4) I do not come from a family of origin that leans heavily on “I love you.” We say it, but not very often—usually there would be an occasion, either very good or very bad, to do so. It’s a rare and special word for us, which I am comfortable with. When I got out in the world and started meeting other types of families (and eavesdropping) I definitely noticed that a lot of people used the word “love” differently than I was used to. Many, it turned out, ended every conversation on the phone—at least those in my hearing—like the fellow from the duct-cleaning company, with, “I love you.” Hearing this, and having no one in my life at the time that I spoke this way with, I thought that might be too many "I love you”s? I thought making the phrase phatic (though I did not know the word at the time) might make it less special? I thought perhaps, were I to become enmeshed in a permanent romantic relationship, that would not be how I would talk to my partner.

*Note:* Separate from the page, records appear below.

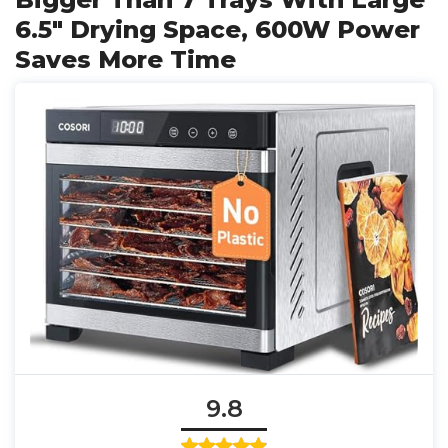
6.5" Drying Space, 600W Power
Saves More Time
9.8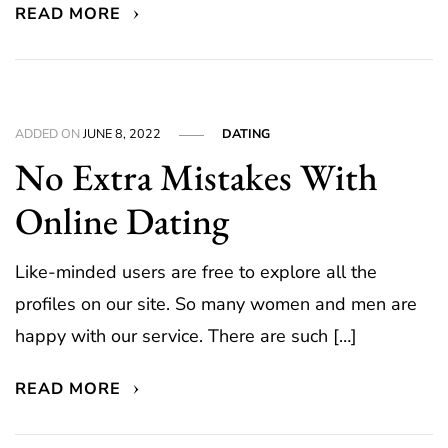
READ MORE
ADDED ON
JUNE 8, 2022
DATING
No Extra Mistakes With
Online Dating
Like-minded users are free to explore all the
profiles on our site. So many women and men are
happy with our service. There are such […]
READ MORE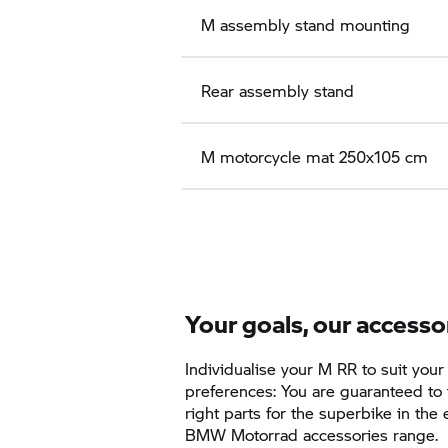
M assembly stand mounting
Rear assembly stand
M motorcycle mat 250x105 cm
Your goals, our accesso
Individualise your
M RR
to suit your
preferences: You are guaranteed to 
right parts for the superbike in the
BMW Motorrad accessories range.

5) Though I don’t think I was necessarily wrong to think that way—I don’t think others who think that way are wrong—I was wrong for me, because that is not at all how it turned out. I definitely mumble “I love you” when I hang up the phone with Mark more often than not. I also say it when he hands me a sandwich, say it when he’s going to the gym or the office, scream it when I’m running out the door trying to catch a bus and I don’t know where he is in the apartment. And whisper it when I’m trying to fall asleep at night. And text it a fair share too. However. I do not to say it when I am absolutely furious at him, although I know that anger or irritation or even rage doesn’t mean we are not in love anymore—but I love you is not a phatic phrase for me. I think about it every time. No, really. I just don’t get phatic phrases very well. I have to think about words. And I just can’t think lovingly when I am mad.

6) It has been a long time since I have said “I love you” and truly conveyed new information to another person—but I have conveyed new information to myself a few times. Those times, I was trying to convey to a good friend deep care and affection, and what popped out was “I love you.” I don’t think they were surprised—these are longstanding, important friendships and I guess we all knew that—I just never put it into those exact words before.

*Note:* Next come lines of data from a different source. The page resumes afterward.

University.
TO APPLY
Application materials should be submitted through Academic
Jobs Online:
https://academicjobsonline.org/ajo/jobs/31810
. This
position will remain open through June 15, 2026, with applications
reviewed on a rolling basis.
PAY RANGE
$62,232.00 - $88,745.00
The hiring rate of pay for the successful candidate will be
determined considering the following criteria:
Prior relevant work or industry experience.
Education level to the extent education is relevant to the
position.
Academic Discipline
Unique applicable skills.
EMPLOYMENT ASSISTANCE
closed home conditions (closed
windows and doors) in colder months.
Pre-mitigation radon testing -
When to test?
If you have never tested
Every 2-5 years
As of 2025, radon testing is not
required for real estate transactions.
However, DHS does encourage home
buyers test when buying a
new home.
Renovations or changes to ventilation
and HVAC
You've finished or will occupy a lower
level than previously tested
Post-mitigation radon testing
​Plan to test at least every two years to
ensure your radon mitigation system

7) I was very excited, briefly, because I thought I had fit the word phatic into emphatic—the same only more so? Saying more/strongly/again for the sake of compounding the effect, not information?? It made sense, but I was wrong—it was a faux amie, as my French teacher says. The Greek root of “phatic” is phatos, to speak, and the root of emphatic, also Greek, is emphaínein, to show. The dumb dictionary says the fact that they sound alike is a coincidence, which sounds wrong to me. I think saying phatic (or other) phrases very loudly or repeatedly or both emphasizes them without adding meaning SO???

8) Look, I wrote book called So Much Love and I have thought about love from a lot of angles but there are always more. It is a very multifaceted emotion. At the end of the day, I don’t know think love can be diminished if it is made too everyday, nor do I think it can be forgotten if it is not everyday enough—it is not shirt you can ruin nor forget you own. I am not worried about that type of thing. I am just thinking about how I, Rebecca, individual person, prefers to live. And it is by arguing furiously with people who who define “lemonade” differently than I do, and by talking about the weather and what my cats are up to longer than anyone cares to, and standing in my doorway shrieking I love you when the bus is three minutes away and scaring the neighbours. Every word has meaning and I mean them all.